The project, under contract to Superior Concretors, included grade improvements, widening the roadway to 36 feet and concrete paving from Kingshighway to the Hawthorn School. (Hawthorn School was renamed to Charles C. Clippard Elementary School in 1991. Charles Clippard retired after being principal of the school for 25 years, and with the school district for 35.

I hope Paul Blue’s name is spelled right

There were some folks down around Delta and Advance who spelled their last name “Below,” but pronounced it like “Blue.” Actually, it was more like “BaLoo,” but it was close enough in sound that I was always afraid I’d make a Blue a Below or a Below a Blue.

Rory Calhoun Visits Missourian

Newspaper people are pretty blase about celebrities. Or, at least, they pretend to be, even if they’re not. Notice how business-like Society Editor Emily Hughes is while she’s interviewing heartthrob  Rory Calhoun in 1966 or thereabouts.

As a testament to Emily’s importance, she was the only person in the newsroom with an electric typewriter.

I’m not sure who the suits are with Calhoun. Someone said they thought they might have been from KFVS-TV. I don’t know if a story ever ran in the paper. The Missourian had a quaint style that said you never mentioned the call signs of the Cape radio and TV stations unless you couldn’t avoid it. They were to be referred to as “a local station.”

Proofreaders are visibly impressed

The proofreaders are leaning around to get a better look at the genuine badboy star of The Texan, and more than 80 movies. He had a part in just about every oater on the small screen. When Westerns fell out of favor, he appeared on police shows and sitcoms. In all, he appeared in more than 1,000 TV episodes.

His father died when he was nine; a theft of a revolver at 13 landed him in reform school; he escaped, robbed several jewelry stores and swiped a car. That and some other escapades got him boarding in the federal pen in Springfield, Mo., and San Quintin until he was just shy of 21.

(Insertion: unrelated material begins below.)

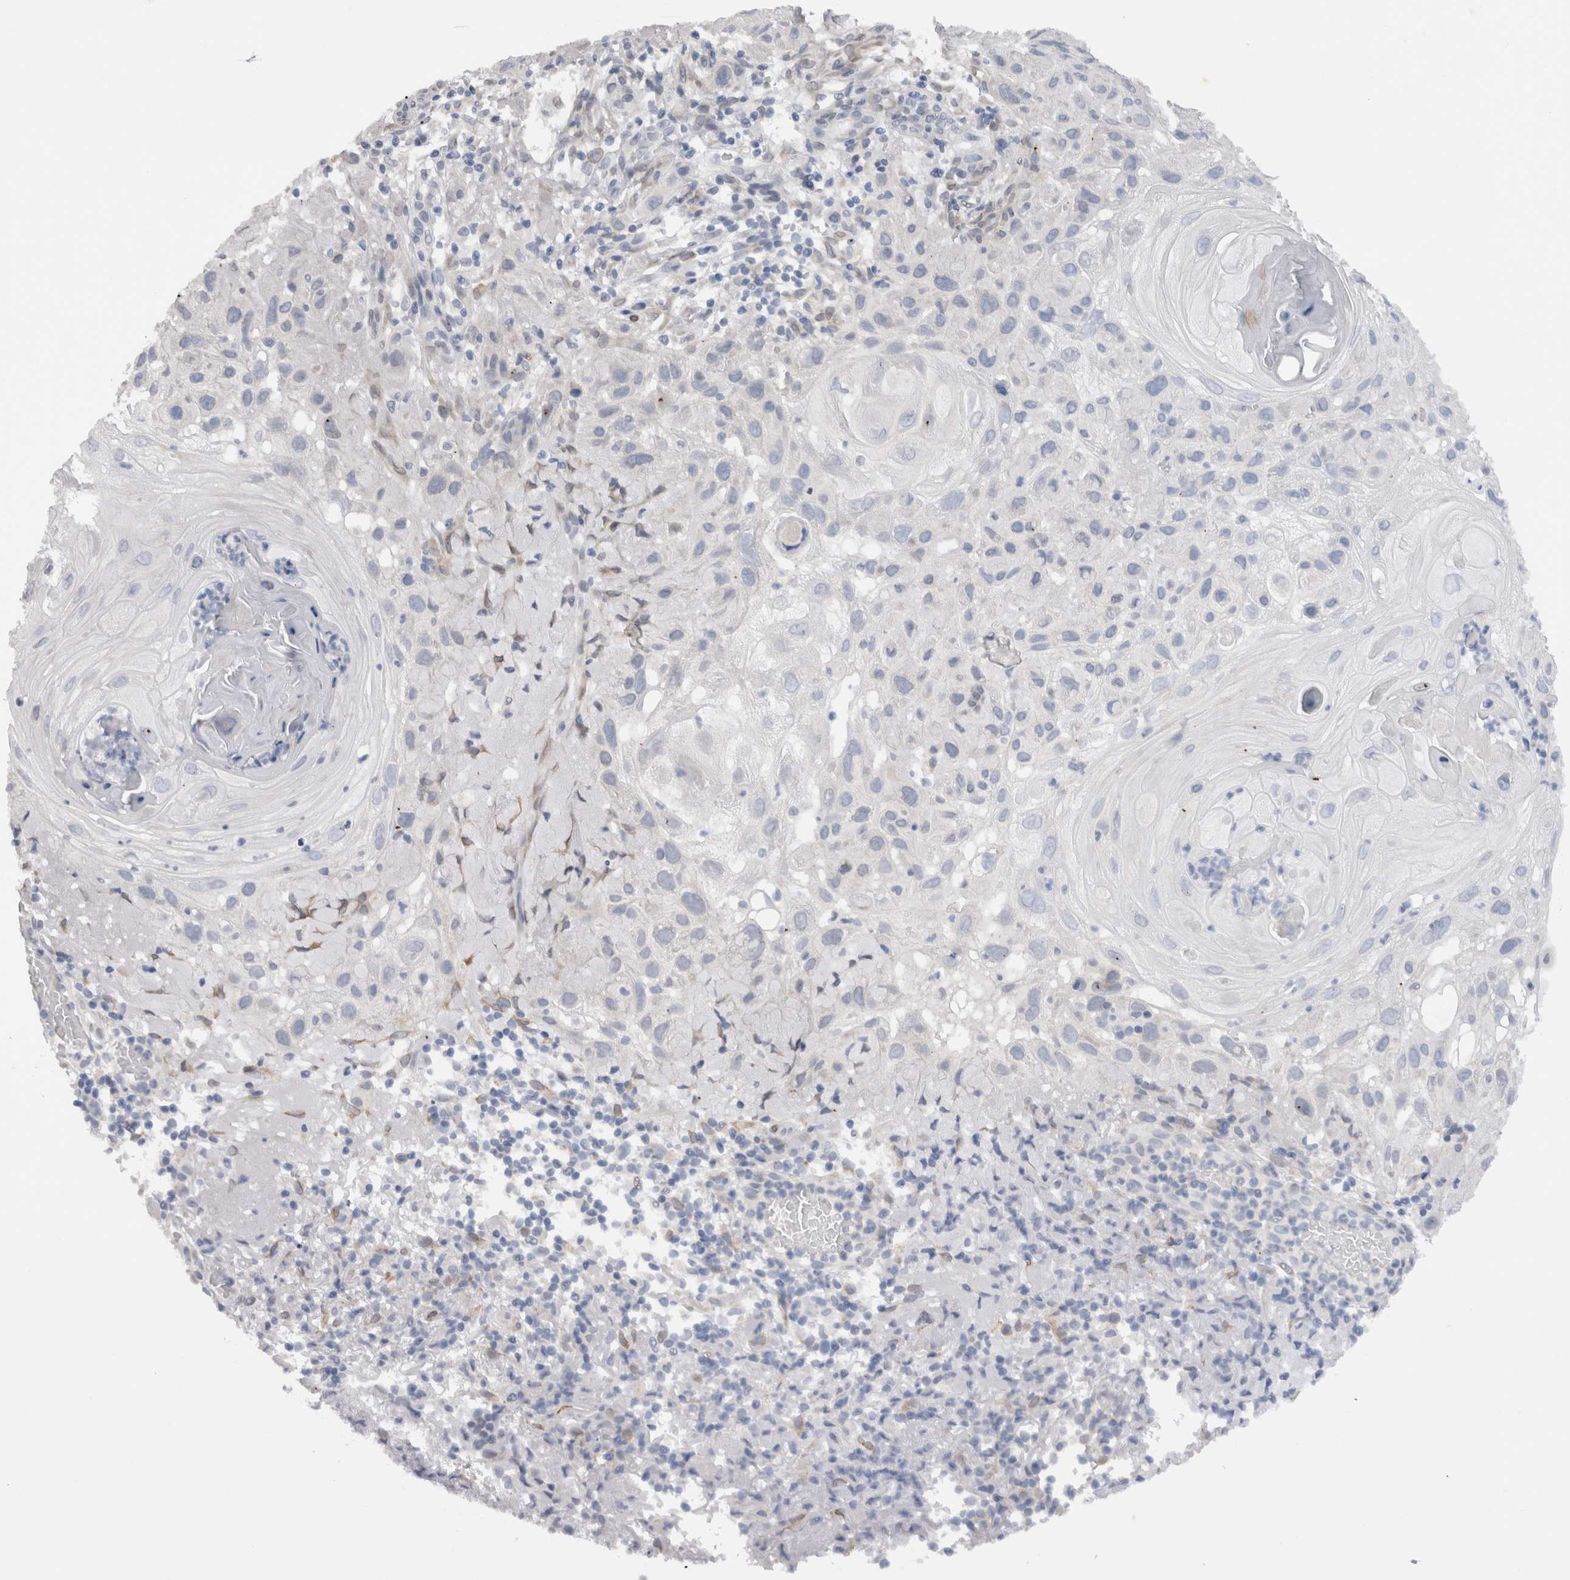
{"staining": {"intensity": "negative", "quantity": "none", "location": "none"}, "tissue": "skin cancer", "cell_type": "Tumor cells", "image_type": "cancer", "snomed": [{"axis": "morphology", "description": "Squamous cell carcinoma, NOS"}, {"axis": "topography", "description": "Skin"}], "caption": "Tumor cells are negative for protein expression in human skin cancer. (Brightfield microscopy of DAB immunohistochemistry at high magnification).", "gene": "VCPIP1", "patient": {"sex": "female", "age": 96}}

He got his acting break when he happened to run into Alan Ladd while horseback riding in 1943. His agent changed his name from Francis Timothy McCown to Troy Donahue, then decided that the young man made a better Rory Calhoun. (His agent eventually used the Troy Donahue name for another actor, Merle Johnson. Who knows why he thought Francis made a better Rory than a Troy?)

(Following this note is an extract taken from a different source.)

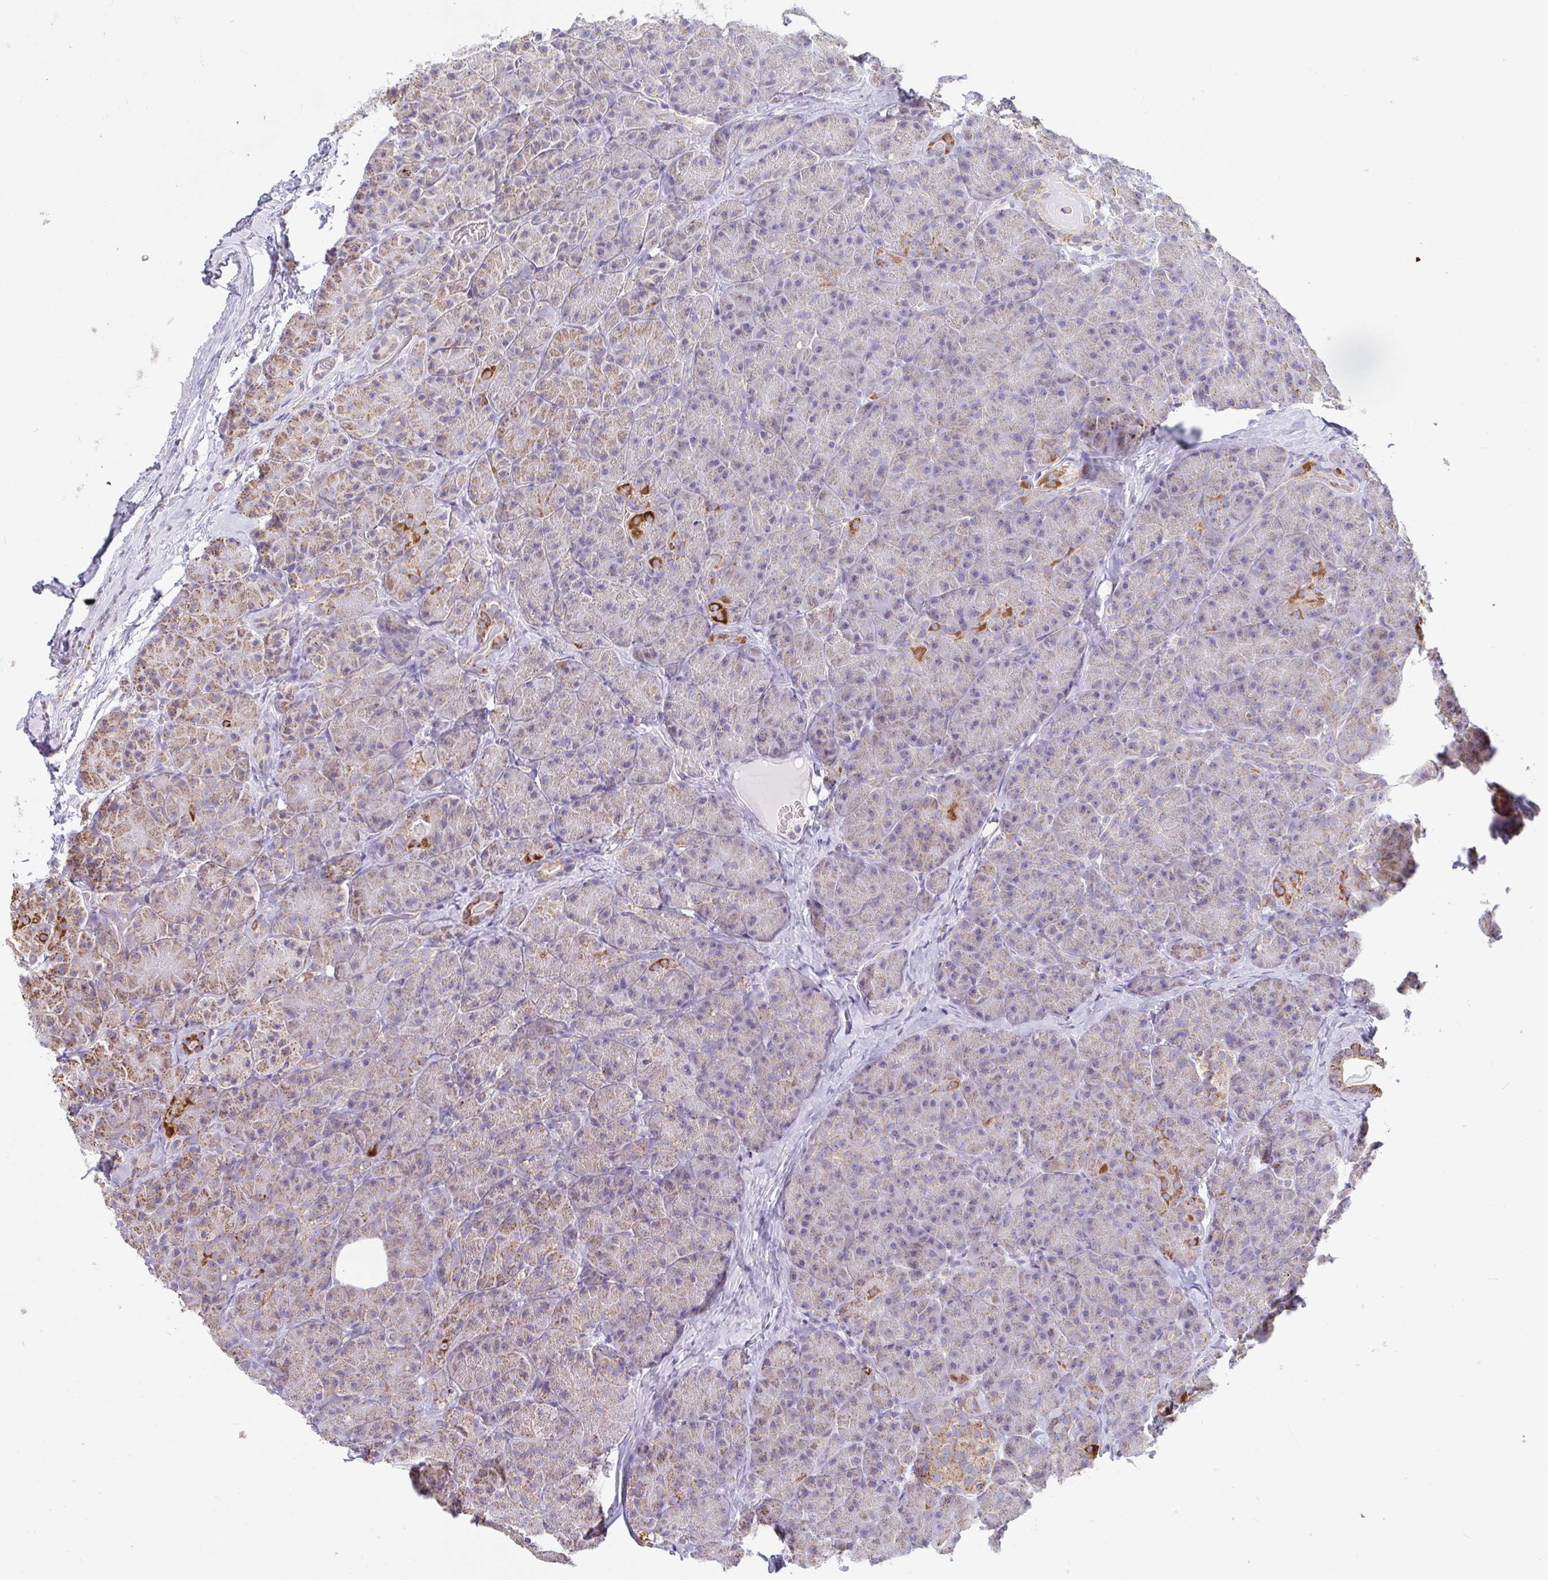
{"staining": {"intensity": "weak", "quantity": "<25%", "location": "cytoplasmic/membranous"}, "tissue": "pancreas", "cell_type": "Exocrine glandular cells", "image_type": "normal", "snomed": [{"axis": "morphology", "description": "Normal tissue, NOS"}, {"axis": "topography", "description": "Pancreas"}], "caption": "A histopathology image of pancreas stained for a protein reveals no brown staining in exocrine glandular cells. (IHC, brightfield microscopy, high magnification).", "gene": "FAHD1", "patient": {"sex": "male", "age": 57}}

Calhoun had quite a reputation as a lady’s man. When his second wife, Lita Baron, sued for divorce, she named 79 women with whom he had allegedly committed adultery. Calhoun responded, “Heck, she didn’t even include half of them”.

He died in 1999, at age 76.

Proofreaders could save you

I always had a soft spot in my heart for Missourian proofreaders. They weren’t supposed to look for errors of fact; they were only supposed to check the copy against the type proofs to make sure the typesetters hadn’t deviated from the original text. In reality, someone like Gloria Davis, far left, above, would walk over to your desk with a piece of perfectly clean copy and say, “There’s a smudge here. The pastors name is Boone, not Boob, right?” “Oh, yes, I guess the typesetter must not have been able to read that clearly. Thanks for catching that.”

Rory Calhoun visits the back shop

Visiting dignitaries generally don’t make it back to the composing room – the back shop – where the paper comes together. The group is standing next to a “turtle,” a heavy steel table on wheels that support the frame where the lead type is laid out. After the page is made up, the bolts on the side of the frame are tightened to keep anything from moving. The back shop foreman, whose name escapes me, is showing the visitors the tool used to tighten the bolts. The man in the plaid shirt to his right is Johnny Hohler.